Understanding Public Health Mutual Aid

Wikipedia defines mutual aid as “an agreement among emergency responders to lend assistance across jurisdictional boundaries.” It then amplifies that definition with the following particulars:  “This may occur due to an emergency response that exceeds local resources, such as a disaster or a multiple-alarm fire. Mutual aid may be ad hoc, requested only when such an emergency occurs. It may also be a formal standing agreement for cooperative emergency management on a continuing basis, such as ensuring that resources are dispatched from the nearest fire station, regardless of which side of the jurisdictional boundary the incident is on.” 

Another definition of mutual aid is offered by the Massachusetts Department of Public Health, which briefly describes mutual aid as “an inter-municipal agreement that allows communities to support each other, if their resources are stretched beyond normal capacity.”

Traditionally, when one thinks of mutual aid, the first mental images are usually of law-enforcement agencies assisting one another during large-scale incidents or events, fire departments working in tandem during major urban or rural conflagrations, or EMS (emergency medical services) teams assisting each other at horrendous traffic accidents or other major incidents likely to generate a large number of patients.

In real life, of course, health departments across the United States effectively protect communities from infectious diseases, environmental hazards, and other grim realities of modern life each and every day through a variety of preventive, preparedness, and even response measures.   However, an event that threatens public health could quickly overwhelm the public health resources of a particular municipality, county, state, or region, even if that event does not constitute a declared emergency.  For example, an infectious-disease outbreak in any political jurisdiction may require immediate action to prevent the development of a major epidemic threatening many neighboring jurisdictions.  Additional public-health expertise and personnel – drawn from several jurisdictions – can be critical to addressing and controlling such an event.

A Richly Detailed Document – In Writing 

Mutual aid in the field of public health can consist of aid to another public-health agency in the form of personnel, equipment, facilities, services, supplies, and/or other resources and probably would include, but not be limited to, inspections, the establishment of vaccination clinics and/or emergency dispensing sites, or even administrative assistance.

One of the operational as well as legal cornerstones of effective cooperation is the establishment of a mutual-aid agreement between various local, county, state, or regional health departments.  A binding and effective public-health mutual-aid agreement should therefore, as a minimum: (a) consider the possible scope of work; (b) address such important and related issues as employment and liability; and (c) provide a formal structure both for requesting assistance from other communities and for providing assistance to those same communities.  The agreement should optimally be modeled on already existing mutual-aid arrangements – particularly in the fields of public safety and firefighting services – that have been used successfully for many years. In that context, the public-health mutual-aid agreement will and should be a logical extension of public-health planning and preparedness programs and activities.

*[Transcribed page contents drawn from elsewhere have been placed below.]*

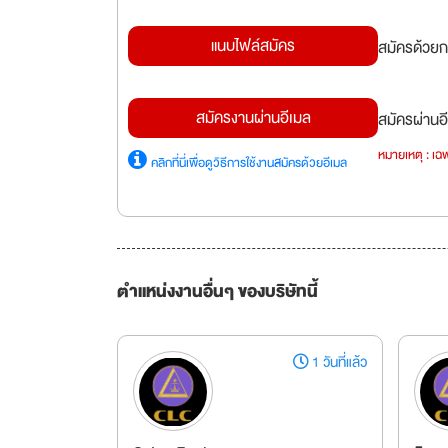
แนบไฟล์สมัคร
สมัครด้วยก
สมัครงานผ่านอีเมล
สมัครผ่านอี
หมายเหตุ : เฉพ
คลิกที่นี่เพื่อดูวิธีการใช้งานสมัครด้วยอีเมล
ตำแหน่งงานอื่นๆ ของบริษัทนี้
1 วันที่แล้ว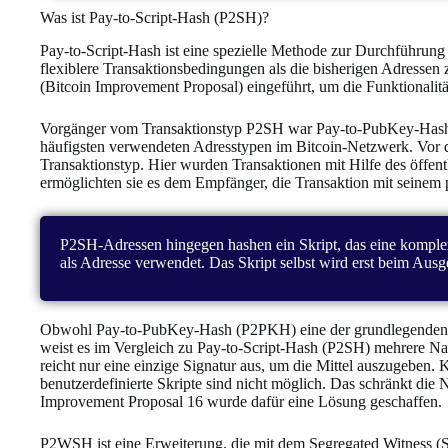
Was ist Pay-to-Script-Hash (P2SH)?
Pay-to-Script-Hash ist eine spezielle Methode zur Durchführung
flexiblere Transaktionsbedingungen als die bisherigen Adresse
(Bitcoin Improvement Proposal) eingeführt, um die Funktionalität
Vorgänger vom Transaktionstyp P2SH war Pay-to-PubKey-Hash
häufigsten verwendeten Adresstypen im Bitcoin-Netzwerk. Vo
Transaktionstyp. Hier wurden Transaktionen mit Hilfe des öffen
ermöglichten sie es dem Empfänger, die Transaktion mit seinem p
P2SH-Adressen hingegen hashen ein Skript, das eine komple
als Adresse verwendet. Das Skript selbst wird erst beim Ausg
Obwohl Pay-to-PubKey-Hash (P2PKH) eine der grundlegenden M
weist es im Vergleich zu Pay-to-Script-Hash (P2SH) mehrere Nac
reicht nur eine einzige Signatur aus, um die Mittel auszugeben
benutzerdefinierte Skripte sind nicht möglich. Das schränkt die 
Improvement Proposal 16 wurde dafür eine Lösung geschaffen.
P2WSH ist eine Erweiterung, die mit dem Segregated Witness (S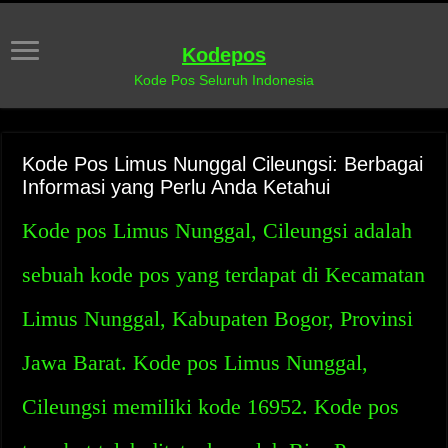
Kodepos
Kode Pos Seluruh Indonesia
Kode Pos Limus Nunggal Cileungsi: Berbagai
Informasi yang Perlu Anda Ketahui
Kode pos Limus Nunggal, Cileungsi adalah
sebuah kode pos yang terdapat di Kecamatan
Limus Nunggal, Kabupaten Bogor, Provinsi
Jawa Barat. Kode pos Limus Nunggal,
Cileungsi memiliki kode 16952. Kode pos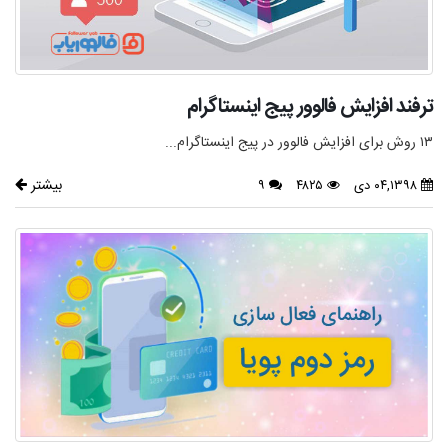
ترفند افزایش فالوور پیج اینستاگرام
۱۳ روش برای افزایش فالوور در پیج اینستاگرام...
بیشتر
۰۴,۱۳۹۸ دی
۴۸۲۵
۹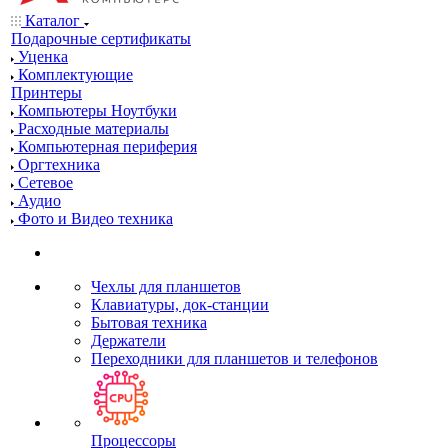
Каталог
Подарочные сертификаты
Уценка
Комплектующие
Принтеры
Компьютеры Ноутбуки
Расходные материалы
Компьютерная периферия
Оргтехника
Сетевое
Аудио
Фото и Видео техника
Чехлы для планшетов
Клавиатуры, док-станции
Бытовая техника
Держатели
Переходники для планшетов и телефонов
Процессоры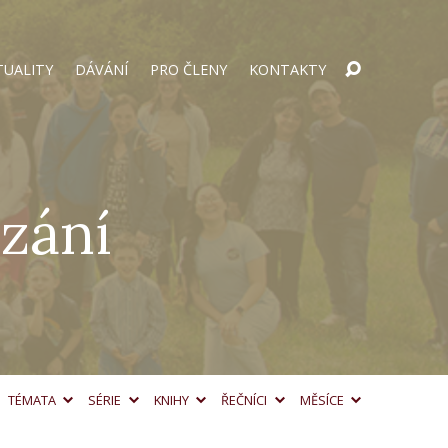
TUALITY
DÁVÁNÍ
PRO ČLENY
KONTAKTY
zání
TÉMATA
SÉRIE
KNIHY
ŘEČNÍCI
MĚSÍCE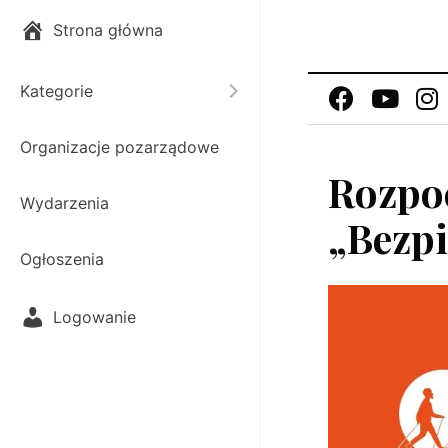
Strona główna
Kategorie
Toggle submenu
Organizacje pozarządowe
Rozpoc
Wydarzenia
„Bezpi
Ogłoszenia
Logowanie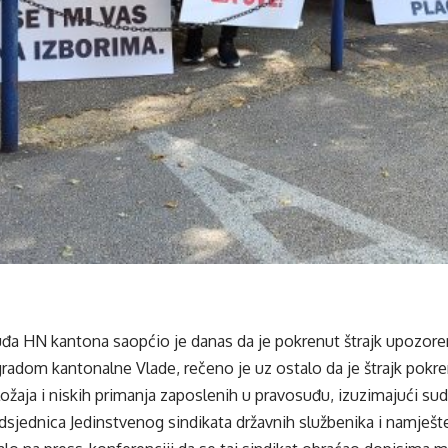
đa HN kantona saopćio je danas da je pokrenut štrajk upozoren
radom kantonalne Vlade, rečeno je uz ostalo da je štrajk pokr
ožaja i niskih primanja zaposlenih u pravosuđu, izuzimajući sudi
dsjednica Jedinstvenog sindikata državnih službenika i namješ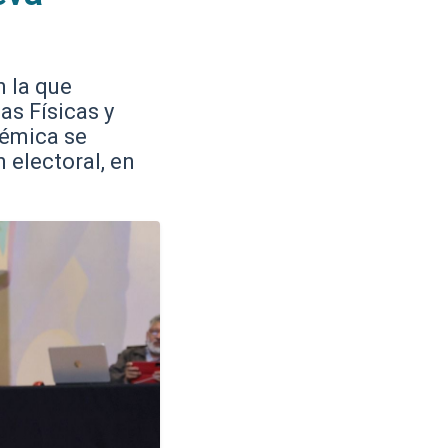
n la que
as Físicas y
démica se
 electoral, en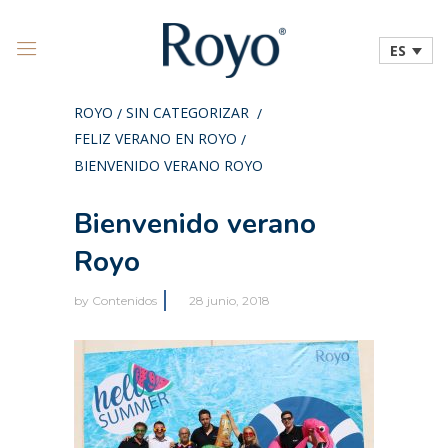
ES
ROYO
SIN CATEGORIZAR
/
/
FELIZ VERANO EN ROYO
/
BIENVENIDO VERANO ROYO
Bienvenido verano
Royo
by
Contenidos
28 junio, 2018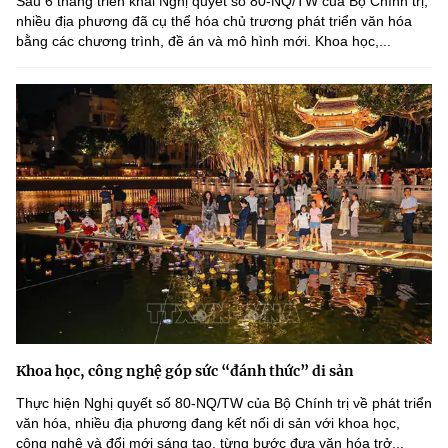
Sau 6 tháng triển khai Nghị quyết số 80-NQ/TW của Bộ Chính trị,
nhiều địa phương đã cụ thể hóa chủ trương phát triển văn hóa
bằng các chương trình, đề án và mô hình mới. Khoa học,...
Khoa học, công nghệ góp sức “đánh thức” di sản
Thực hiện Nghị quyết số 80-NQ/TW của Bộ Chính trị về phát triển
văn hóa, nhiều địa phương đang kết nối di sản với khoa học,
công nghệ và đổi mới sáng tạo, từng bước đưa văn hóa trở...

A template approach to this integral agreement could be developed incorporating the following:

  • Section 1: Scope of the agreement;
  • Section 2: Authority – i.e., spelling out the legal authority under which the Health Department functions;
  • Section 3: Definitions – This section will define the relevant terms usually set forth in the mutual-aid agreement and would include, as a minimum, the terms mutual aid, public health agency/health department, sending agency, and receiving agency;
  • Section 4: Requests for Assistance – This section sets forth, in specific detail, the processes used both for receiving and for providing mutual aid;
  • Section 5: Limitations – This section makes clear that the provision of mutual aid is and must always be voluntary; and
  • Section 6: Liability – This section ensures that each party shall be liable for the acts and/or omissions of its own employees.

The various agencies involved in a mutual-aid agreement may want to include other sections to cover such related matters as reimbursement, overall implementation realities, workers’ compensation claims, and the possible future severability of the agreement.

Of course, the role that health departments play in planning, preparedness, and response to emergencies is always evolving.  As a logical next step in this progression, non-traditional first responders need to understand the importance of formalized mutual-aid agreements.  Understanding the capabilities of contiguous jurisdictions and hammering out the details of the formal agreements binding neighboring jurisdictions are, of course, best done prior to an actual incident or event – in which the specific details in the agreement will certainly be put to the test. 

Raphael Barishansky

Raphael M. Barishansky, DrPH, is a public health and emergency medical services (EMS) leader with more than 30 years of experience in a variety of systems and agencies in positions of increasing responsibility. Currently, a consultant providing his unique perspective and multi-faceted public health and EMS expertise to various organizations, his most recent position prior to this was as the Deputy Secretary for Health Preparedness and Community Protection at the Pennsylvania Department of Health, a role he recently left after several years. Mr. Barishansky recently completed a Doctorate in Public Health (DrPH) at the Fairbanks School of Public Health at Indiana University. He holds a Bachelor of Arts degree from Touro College, a Master of Public Health degree from New York Medical College, and a Master of Science in Homeland Security Studies from Long Island University. His publications have appeared in various trade and academic journals, and he is a frequent presenter at various state, national, and international conferences.